Remarks by Angel Gurría, OECD Secretary-General, delivered at the Breakfast with Journalists on the Occasion of the Economic Outlook Launch
25 November 2014, Paris, France
(As prepared for delivery)
Ladies and Gentlemen,
Thank you for coming to this breakfast to discuss the forthcoming OECD Economic Outlook, which will be released later this morning. Before we start, I and the OECD’s Chief Economist, Catherine Mann, will provide you with a brief snapshot of the study, and how it ties to the recent G20 Summit.
The OECD Economic Outlook
Growth has again disappointed and our projections today are weaker than in the May Economic Outlook. We expect global growth to strengthen by 2016, but it will remain modest by past standards.
The Euro area and Japan are currently the two most worrying spots on the OECD map, with an expected pick-up in growth to 1.7 and 1 percent, respectively, in 2016. And this already assumes stronger policy support than is currently on the table. In the emerging world, China is experiencing a welcome slowdown to more sustainable growth rates of around 7%.
The outlook is subject to important risks. First, there are major risks associated with financial volatility as US interest rates are raised in the course of next year.
Second, the rapid credit growth in China in recent years could lead to a bumpy landing of the economy. A simulation in the Economic Outlook shows that a 2 percentage point drop in the growth of Chinese domestic demand would reduce global GDP growth by ½ percentage point after 2 years, hitting hardest countries like Japan, India and Russia that are most closely linked to the Chinese economy.
Third, there is a risk of a prolonged period of stagnation in the euro area if the policy response is too weak and confidence remains low. A simulation in the Economic Outlook shows that a decline in inflation expectations by 50 basis points combined with a worsening of financial conditions for firms and households could lower Euro area GDP growth by around ½ percentage point in 2015 and around 1 percentage point in 2016, bringing the expansion close to a standstill.
To avoid risks to growth, a stronger policy response is needed. While there is still scope for supportive monetary and fiscal policy, especially in the Euro Area, structural reforms are the main way forward.
The G20 Summit in Brisbane
On this point, there is some encouraging news from the G20 Summit in Brisbane.

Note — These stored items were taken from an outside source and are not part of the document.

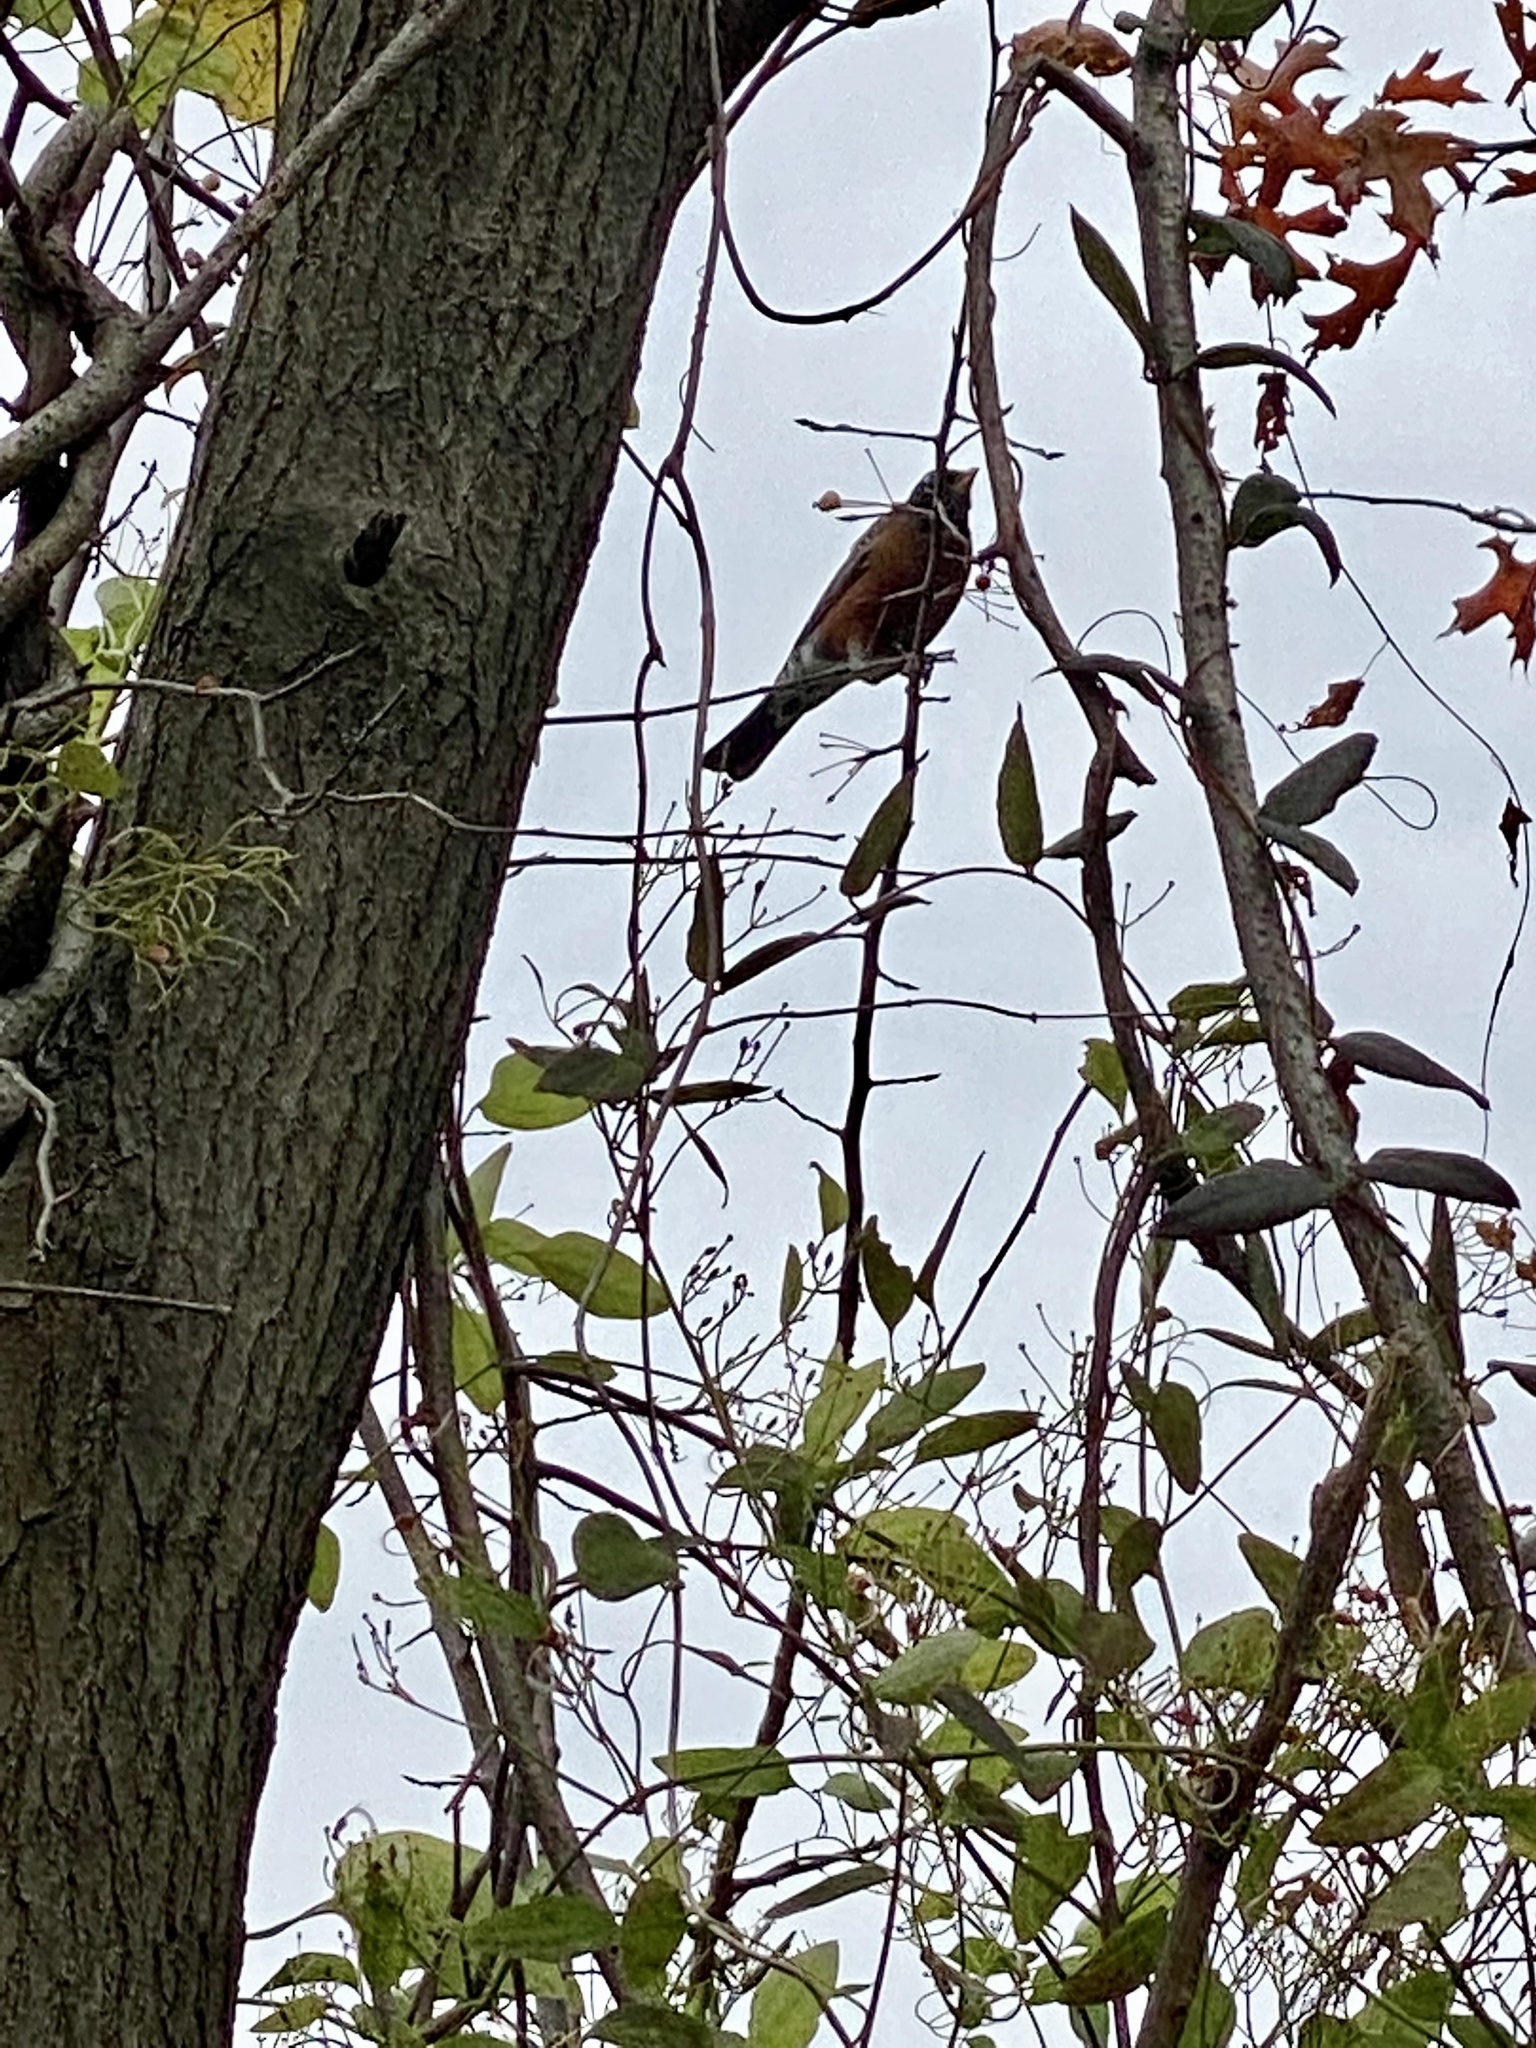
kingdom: Animalia
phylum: Chordata
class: Aves
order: Passeriformes
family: Turdidae
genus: Turdus
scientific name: Turdus migratorius
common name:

There may have been a lot of hype and scepticism around the Summit outcomes, but I can tell you that there were some real achievements.
First, the Australian Presidency accomplished a master-stroke in getting countries to commit to structural reforms to raise GDP by 2% by 2018. This is the first time there has been a “hard” commitment like this. An extra 2% might not sound like a lot, but it is the equivalent of adding Australia and New Zealand to the world economy over the next 5 years, on top of what would happen without this commitment.
The OECD was asked – together with the IMF – to “unpack” countries’ National Growth Strategies and their near 1000 policy commitments. And I can say: their level of ambition is truly significant. All the relevant growth-enhancing policy “ingredients” are there: bolstering competition in product and services markets and investing in skills; facilitating trade and removing obstacles to investment; reforming labour markets and stepping up activation policies to boost participation and address unemployment.
But now that the commitments have been made, they have to be implemented. The G20 has asked the OECD and the IMF to report back next year on whether countries are keeping their promises. They have talked the talk, but we will be checking that they walk the walk.
Second, G20 Leaders in Brisbane also committed to close the gender gap in labour market participation by 25% by 2025. This alone could bring an extra 100 million women into G20 labour markets and yield an additional 1.6% output growth by 2025 by reaping the full potential of women’s educational achievements, qualifications and skills.
Lastly, important progress has been made on the tax agenda. The 7 BEPS actions agreed upon by G20 Leaders are a powerful tool: They will allow us to deter treaty abuse, neutralise hybrid mismatches, demand country-by-country reporting from multinationals, develop an approach to the tax challenges of the digital economy and automatically exchange tax rulings.
In addition, Leaders endorsed the common standard for automatic exchange of tax information. Even though the Standard is not yet in force, twenty-five countries have already identified additional revenue of 37 billion euros thanks to voluntary disclosure programmes and other initiatives to combat offshore evasion. More will follow. The goal is “nowhere to hide”.
These are truly significant achievements which will make our tax systems fairer and help governments recover much needed tax-revenues. Structural reform and the new tax agenda will jointly help the world economy revert to a path of higher and more sustainable growth.
Brisbane was a good G20 meeting.
Ladies and Gentlemen:
I would now like to give the floor to our Chief Economist, Catherine Mann, who will share with you further details on our assessment of the economic situation and the policy challenges ahead.